My research in collaboration with Dr. Peter Davies' lab has involved the use of X-ray crystallography and molecular modelling to study both the calpain family of enzymes and ice-binding proteins.
Calpains are a family of cysteine proteases that depend on the presence of Ca2+ to allow them to adopt an active conformation. We are studying their structures to try to understand the details of this activation process. We use X-ray crystallography and modelling to determine structures of the enyzme in combination with substrates and inhibitors for use in structure-based inhibitor design. Specific inhibitors may be useful in further research studies and as potential lead compounds for the development of pharmaceuticals for the treatment after ischemic reperfusion events.

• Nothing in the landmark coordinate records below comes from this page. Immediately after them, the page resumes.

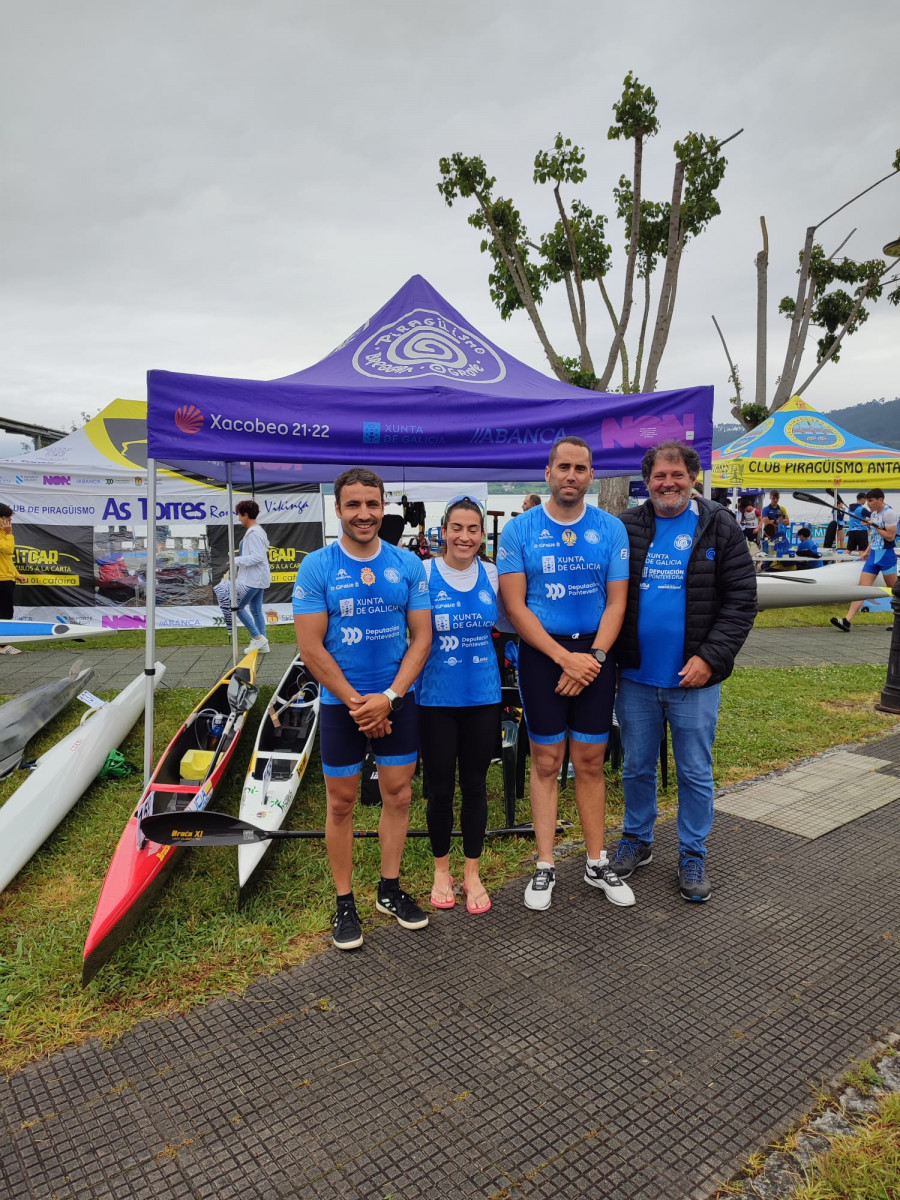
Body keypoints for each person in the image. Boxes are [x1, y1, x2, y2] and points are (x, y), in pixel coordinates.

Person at [609, 441, 757, 903]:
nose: (667, 483)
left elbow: (741, 602)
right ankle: (638, 837)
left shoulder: (720, 526)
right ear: (647, 481)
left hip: (694, 680)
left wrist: (711, 658)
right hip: (635, 676)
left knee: (694, 769)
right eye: (659, 476)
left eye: (676, 474)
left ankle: (692, 851)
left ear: (692, 478)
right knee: (636, 766)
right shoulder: (627, 528)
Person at [293, 467, 432, 949]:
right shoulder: (317, 566)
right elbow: (312, 650)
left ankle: (389, 890)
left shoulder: (408, 564)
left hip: (396, 699)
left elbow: (423, 638)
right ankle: (344, 901)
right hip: (342, 706)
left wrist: (389, 698)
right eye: (353, 505)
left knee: (398, 797)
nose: (364, 514)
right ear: (338, 510)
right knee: (341, 803)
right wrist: (359, 704)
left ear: (383, 507)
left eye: (372, 504)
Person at [497, 436, 632, 911]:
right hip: (542, 656)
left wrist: (591, 657)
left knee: (591, 762)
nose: (572, 476)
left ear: (591, 475)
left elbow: (617, 602)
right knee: (547, 762)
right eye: (564, 467)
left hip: (596, 655)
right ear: (548, 472)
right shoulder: (519, 531)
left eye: (581, 468)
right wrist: (562, 658)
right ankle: (545, 864)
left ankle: (596, 862)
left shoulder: (611, 529)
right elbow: (514, 607)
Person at [417, 496, 508, 915]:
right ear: (443, 531)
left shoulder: (491, 573)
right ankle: (441, 870)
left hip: (484, 696)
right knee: (439, 789)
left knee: (474, 786)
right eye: (457, 528)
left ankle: (471, 873)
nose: (465, 536)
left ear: (481, 535)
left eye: (473, 529)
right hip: (435, 697)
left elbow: (517, 617)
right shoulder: (423, 572)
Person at [830, 488, 897, 633]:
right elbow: (875, 537)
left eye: (871, 501)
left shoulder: (889, 513)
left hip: (886, 555)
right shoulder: (873, 513)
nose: (868, 504)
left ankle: (897, 622)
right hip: (874, 555)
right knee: (862, 589)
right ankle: (847, 621)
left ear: (880, 500)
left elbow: (890, 537)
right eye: (867, 501)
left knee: (895, 591)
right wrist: (866, 551)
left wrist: (875, 526)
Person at [233, 500, 271, 652]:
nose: (239, 519)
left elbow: (257, 557)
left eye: (239, 515)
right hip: (257, 577)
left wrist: (235, 560)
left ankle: (258, 638)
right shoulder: (258, 531)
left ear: (246, 515)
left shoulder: (254, 533)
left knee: (237, 607)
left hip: (253, 578)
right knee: (255, 609)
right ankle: (263, 644)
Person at [0, 503, 26, 655]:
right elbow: (9, 549)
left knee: (6, 611)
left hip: (7, 578)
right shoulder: (5, 534)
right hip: (1, 580)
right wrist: (9, 533)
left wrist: (17, 574)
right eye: (6, 517)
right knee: (4, 613)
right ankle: (3, 645)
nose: (9, 521)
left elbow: (6, 559)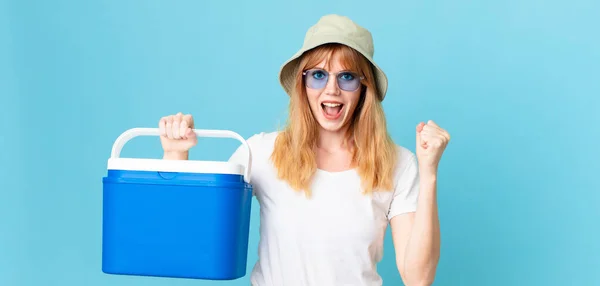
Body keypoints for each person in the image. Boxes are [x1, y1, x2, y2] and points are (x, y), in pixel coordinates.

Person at [158, 14, 450, 286]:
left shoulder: (398, 163)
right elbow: (192, 236)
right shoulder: (261, 152)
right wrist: (174, 156)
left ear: (364, 88)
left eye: (346, 76)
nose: (331, 90)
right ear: (303, 84)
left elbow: (417, 278)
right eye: (318, 75)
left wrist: (429, 173)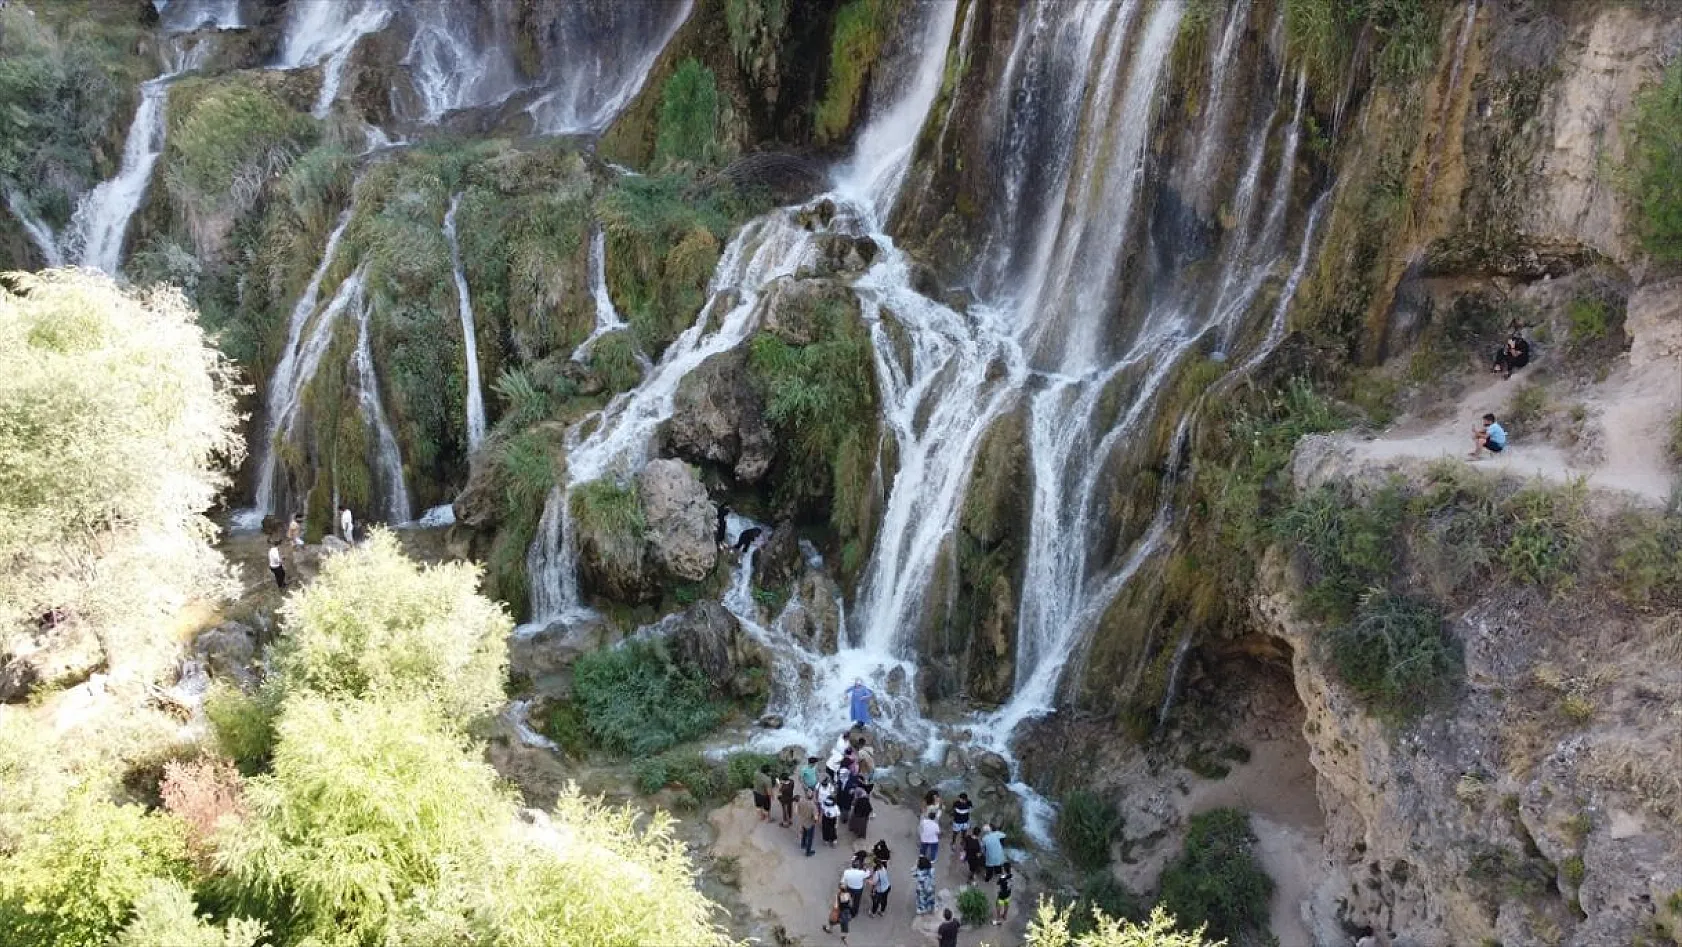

Antifreeze proteins (AFPs) are one class of ice-binding proteins that bind to the surfaces of ice crystals and inhibit their growth at subzero temperatures, thereby protecting the organism from freezing damage. We have hypothesized that AFPs bind to ice by first ordering water molecules at the protein's surface to be in an ice-like array. In order to explore this idea, we are using X-ray crystallography and homology modelling along with site-directed mutagenesis to examine the ordering of water molecules around the proteins' surfaces. Another class of ice-binding proteins are those that nucleate the formation of ice (ice-nucleating proteins, INPs) that appear to differ from AFPs predominantly by the size of their ice-binding site. We are attempting to explore this relationship by engineering INPs from AFPs and vice versa.